:: ATTIVITÀ 1 ::
Nel testo sulla danza, elenca i tipi di persone che chi parla dice di aver conosciuto e avvicinato fin dall'avvio di IPUNTIDANZA.
:: ATTIVITÀ 2 ::
Continua il testo sulla danza partendo dopo l'ultima frase riportata.

:: TESTO FORNITO ::
....................
È stato sorprendente, nel senso che, al di là del nostro pubblico abituale, abbiamo riscontrato anche una grande partecipazione di nuovi spettatori, intercettati proprio grazie agli spettacoli fruibili online. Spesso la danza fa difficoltà ad arrivare a pubblici allargati, quindi ci ha fatto molto piacere notare un’inversione di tendenza. Fin dall’avvio di IPUNTIDANZA, la stagione della nostra Fondazione diffusa su tutto il territorio, è sempre stato per me entusiasmante e fonte di orgoglio conoscere e avvicinare esperti, appassionati o semplici amatori, creando collaborare con chi condivide con noi la vita culturale della nostra Regione. Siamo stati quindi felici di aver riproposto alcuni dei lavori più apprezzati.
Frutto interessante del vostro periodo di quarantena è #HOMESWEETHOME, una coreografia nata sfruttando unicamente lo spazio domestico. Come avete lavorato per realizzarlo e cosa significa ridisegnare un appartamento con la potenza comunicativa della danza?
....................
Dati estratti da una raccolta

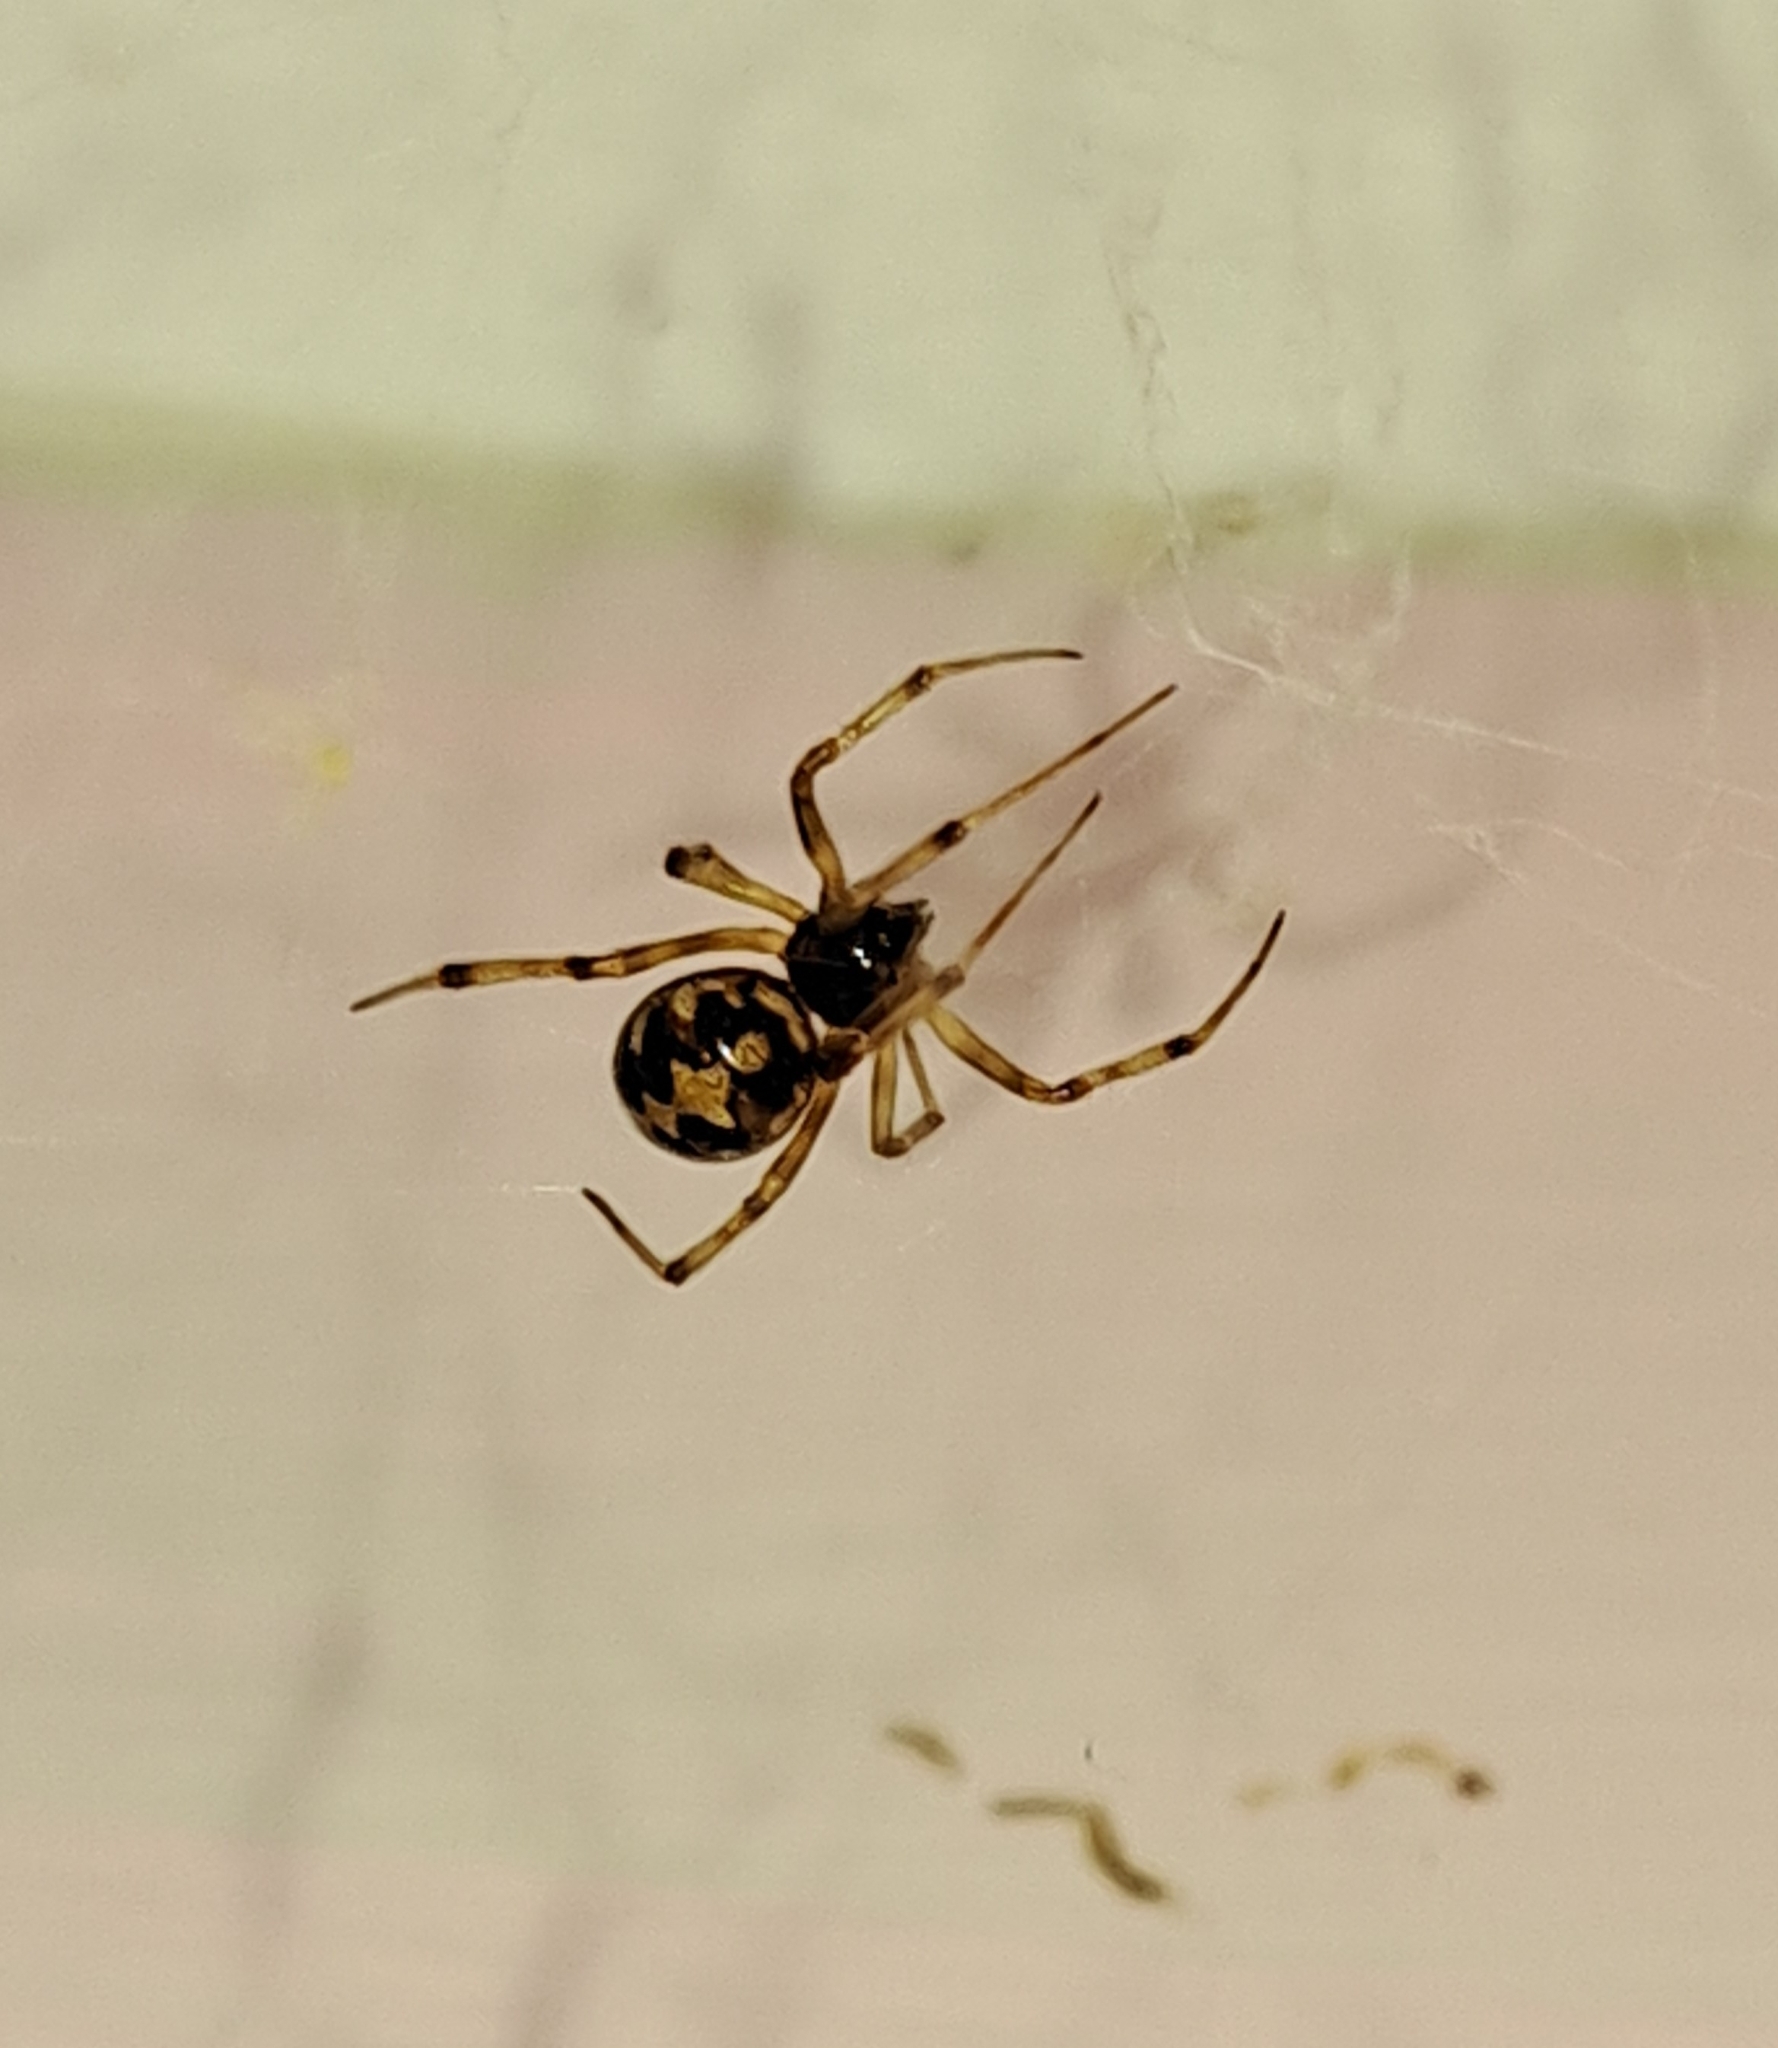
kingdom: Animalia
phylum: Arthropoda
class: Arachnida
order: Araneae
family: Theridiidae
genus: Steatoda
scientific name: Steatoda triangulosa
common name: Triangulate bud spider
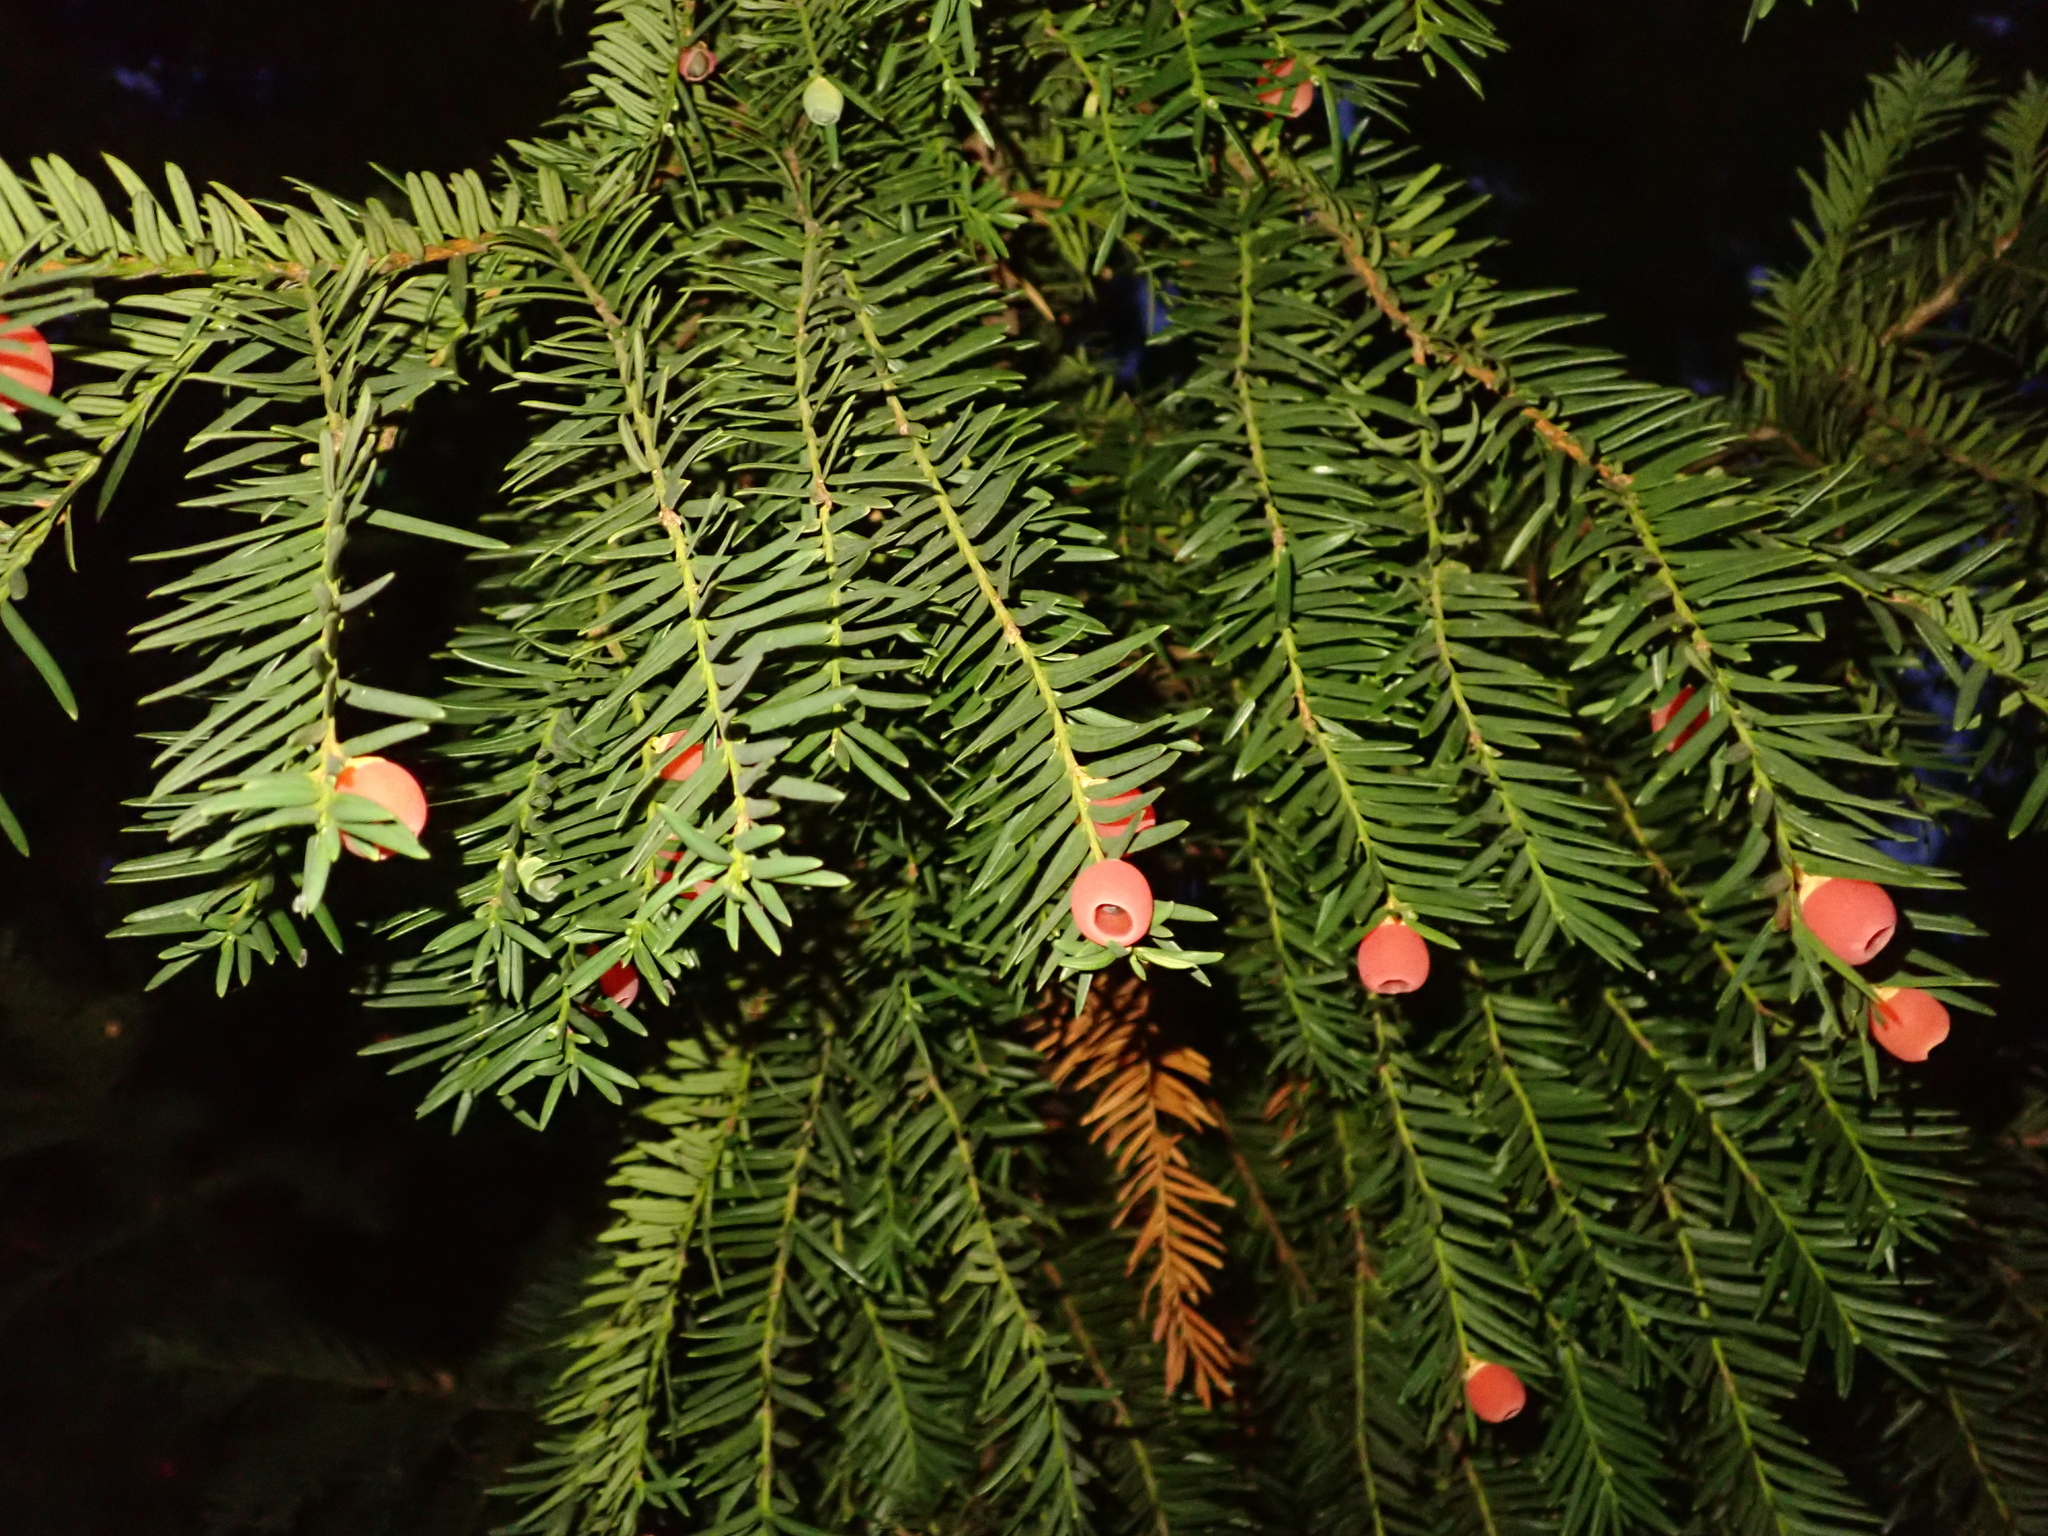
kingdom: Plantae
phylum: Tracheophyta
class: Pinopsida
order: Pinales
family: Taxaceae
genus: Taxus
....................
:: RISPOSTA SCRITTA 1 ::
Esperti, appassionati e semplici amatori.

:: RISPOSTA SCRITTA 2 ::
La tecnologia usata era molto rudimentale, ognuno di noi ha utilizzato semplicemente il proprio telefono cellulare. I danzatori si riprendevano in casa, nei vari punti concordati, mi mandavano via Whatsapp i video e io segnalavo cosa andasse bene e cosa no. Poi il nostro videomaker, Fabio Melotti, ha assemblato tutto questo materiale. L’idea era di riabitare in qualche modo quegli spazi domestici che risultavano a noi, come a tutti i cittadini, particolarmente costrittivi, in questo periodo. La danza ci ha permesso di farlo grazie alla sua valenza evocativa, che consente di esplorare con il proprio corpo anfratti di un’abitazione generalmente dati per scontati. Questa era l’idea. Vedere come cucine, letti, bagni, porte, finestre e divani potessero assumere un altro valore raccontandoci chi siamo. Negli oggetti comuni sono impresse le nostre tracce, sono specchio della nostra anima. Il risultato finale ha trasmesso messaggi di solitudine, dati dalla frustrazione per l’emergenza in corso, ma anche di speranza, rivitalizzando spazi prima percepiti come prigione.
Si sta riflettendo molto sul futuro dell’arte e dello spettacolo dal vivo, passata la crisi sanitaria. Una delle peculiarità della vostra Compagnia è sicuramente quella di non possedere un teatro proprio, ma strutturare eventi “itineranti” su tutto il territorio piemontese. State quindi anche voi ragionando sugli scenari possibili, magari incrementando l’utilizzo di spazi non convenzionali?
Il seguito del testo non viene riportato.